Viewing films at film festivals can also be of course a tricky business. On the one hand, the festival is a shiny bubble, in which every film looks like a winner before its first screening. On the other, context plays an important role in how audiences receive films. At no other screenings is the judgement of professional film viewers (critics, programmers) more likely to be affected by peripheral factors like the timing of the screening, how late they stayed up the previous night, whether they enjoyed the previous film, whether they could even got into the previous film. I mention this as a way of explaining the rapturous reception for Paul Verhoeven’s Elle, in which Isabelle Huppert gives a fearless performance as Parisian businesswoman trying to track down the man who breaks into her house and rapes her. It’s an accomplished film at every level, with Verhoeven demonstrating a control over the storytelling and mise en scene, frequently surprising, always provocative. It also seemed to me the film benefitted considerably by following two clunkers in the main competition.
Pericle Il Nero was shown as part of Un Certain Regard and is the latest from Italian director Stefano Mordini. The films storyline, about an Italian mob henchman on the run, has the qualities of an American B-movie, with the action relocated to Liege and Calais rather than, say, Atlantic City or Miami, all presented in the naturalistic style that has become a standard form of current European filmmaking (the film is produced by the Dardennes brothers). The combination makes for a film that leaves an impression, until the next, bigger festival film.
That arrived almost immediately with Asghar Farhadi’s The Salesman (Forushande), in which a middle class Tehran couple start to fall apart following an incident involving an intruder.
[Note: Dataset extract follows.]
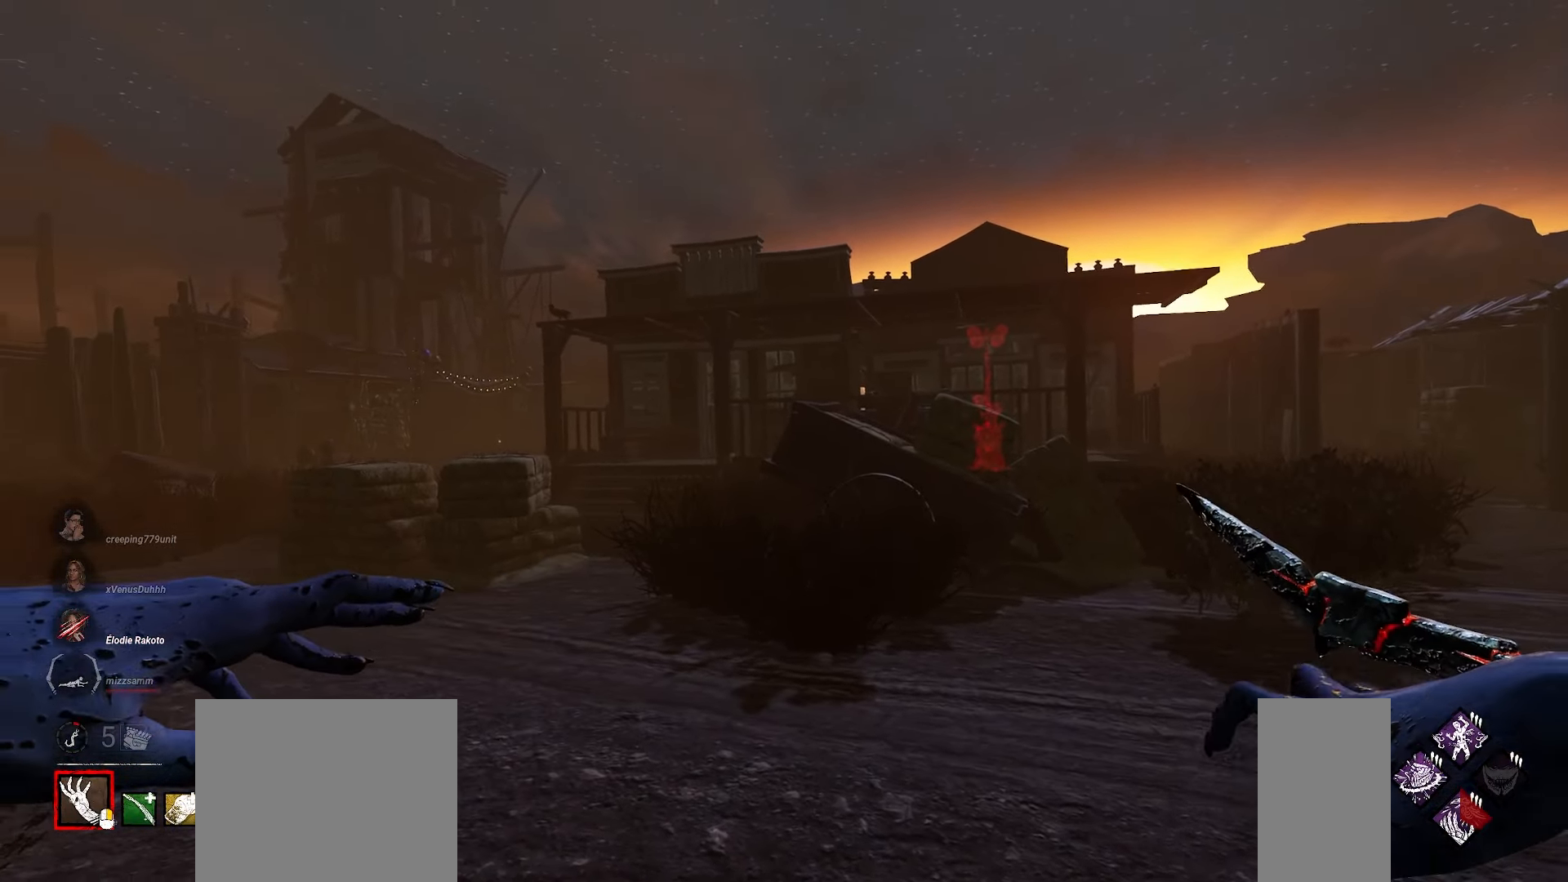
{"keys": [], "mouse": [], "events": []}
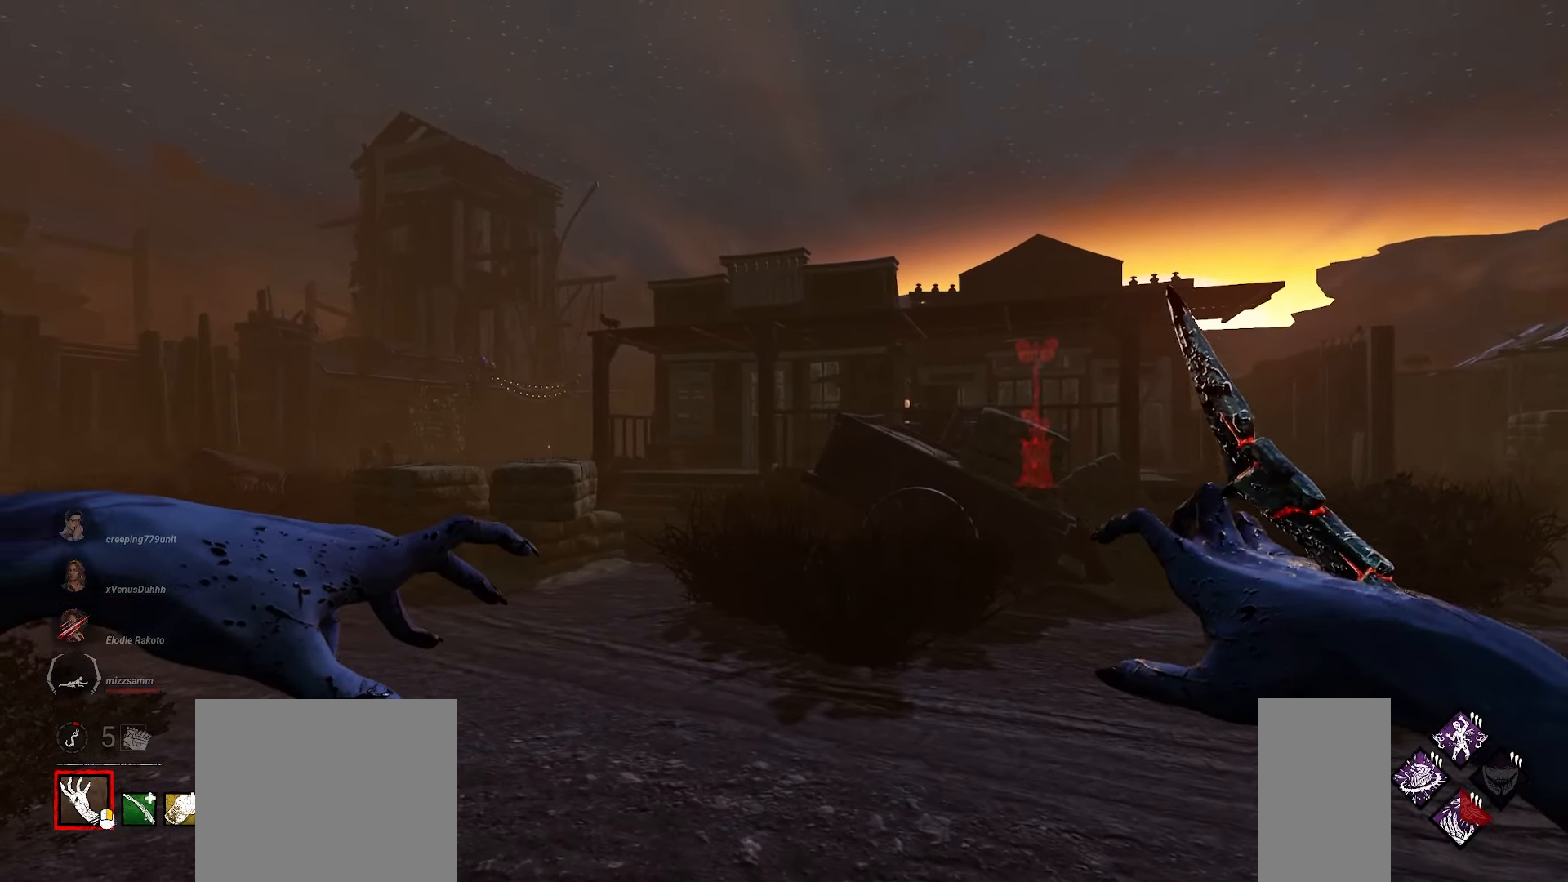
{"keys": ["d", "s"], "mouse": [], "events": [[383, "s", "down"], [483, "d", "down"]]}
The Salesman bears some superficial resemblance to Elle (the set ups to both stories, and the way both films use architecture to describe private and public spaces) but where Verhoeven focuses on how a complex female lead can take a mystery thriller into new territory, Farhadi steers clear of genre altogether, instead painstakingly building up a picture of the central couple through scenes of their everyday lives and the difficult choices they’re confronted by. Its a compelling drama, elevated by great performances and with a conclusion that invites self reflection.